Selecting Successful Systems

While there are unique aspects to successfully selecting and implementing web-based technology, many of the lessons learned hold true for virtually any systems implementation.

These include:

Do your homework. "Don't rush into anything until you make sure it works," advises Ben Carbo, logistics manager, Four Seasons, a division of Standard Motor Products Inc., Lewisville, Texas. "We did some testing before we went with the Shippers Commonwealth solution. We asked them to show how their solution worked with our data in real time."

Make sure your data is clean—or allow time to get it that way.
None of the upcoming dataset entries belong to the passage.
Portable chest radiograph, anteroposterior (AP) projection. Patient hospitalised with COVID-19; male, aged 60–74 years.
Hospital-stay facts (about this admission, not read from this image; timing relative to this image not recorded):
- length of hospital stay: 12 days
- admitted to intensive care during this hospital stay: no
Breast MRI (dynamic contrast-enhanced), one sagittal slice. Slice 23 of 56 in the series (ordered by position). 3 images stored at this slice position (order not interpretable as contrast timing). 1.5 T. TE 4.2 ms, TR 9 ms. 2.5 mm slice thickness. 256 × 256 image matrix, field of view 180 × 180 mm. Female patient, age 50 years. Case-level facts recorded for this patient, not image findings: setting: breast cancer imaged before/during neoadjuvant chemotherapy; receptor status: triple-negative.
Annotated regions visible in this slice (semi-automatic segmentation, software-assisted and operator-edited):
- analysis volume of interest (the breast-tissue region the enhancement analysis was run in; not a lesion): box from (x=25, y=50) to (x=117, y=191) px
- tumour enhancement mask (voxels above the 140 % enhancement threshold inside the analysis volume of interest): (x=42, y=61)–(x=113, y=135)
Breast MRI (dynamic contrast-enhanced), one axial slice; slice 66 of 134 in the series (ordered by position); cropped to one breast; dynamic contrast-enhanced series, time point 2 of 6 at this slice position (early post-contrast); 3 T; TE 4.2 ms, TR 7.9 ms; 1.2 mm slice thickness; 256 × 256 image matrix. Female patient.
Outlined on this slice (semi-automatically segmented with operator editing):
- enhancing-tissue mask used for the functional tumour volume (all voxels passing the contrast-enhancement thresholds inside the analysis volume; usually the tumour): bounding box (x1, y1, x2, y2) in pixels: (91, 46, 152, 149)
Whether you're operating in a web or client/server environment, don't underestimate the effort required to clean your data, Carbo recommends.

Watch the bandwidth. "A web-enabled product needs a good network platform," notes Mark Michener, global manager, transportation systems, Newell Rubbermaid Inc., Freeport, Ill. "People quickly get used to clicking a button and getting an immediate response. They have become used to extremely fast response times." To enhance performance, Newell Rubbermaid is upgrading the infrastructure at some of its shipping locations.

Be patient. "Always give yourself more time to implement—it will take longer than expected," says Jorge Joskowicz, controller of Dynamic Marketing. "Always budget a little extra for incidentals, be prepared to have a few headaches, and plan for overtime."

Don't overlook the people aspects. "Whenever you take a manual process and enable it with technology, you will go through a learning curve," says Michener.

Joskowicz agrees. "People resist change," he says. Despite the fact that Dynamic Marketing provided its co-op members with training for several weeks before go-live, go-live itself was a challenge. "Everybody was confused. But, a month later, dealers told us it was getting a lot better," as they became more familiar with the system and moved along the learning curve.

"It was painful, but we got through it to the other side, and now see the benefits," Joskowicz says.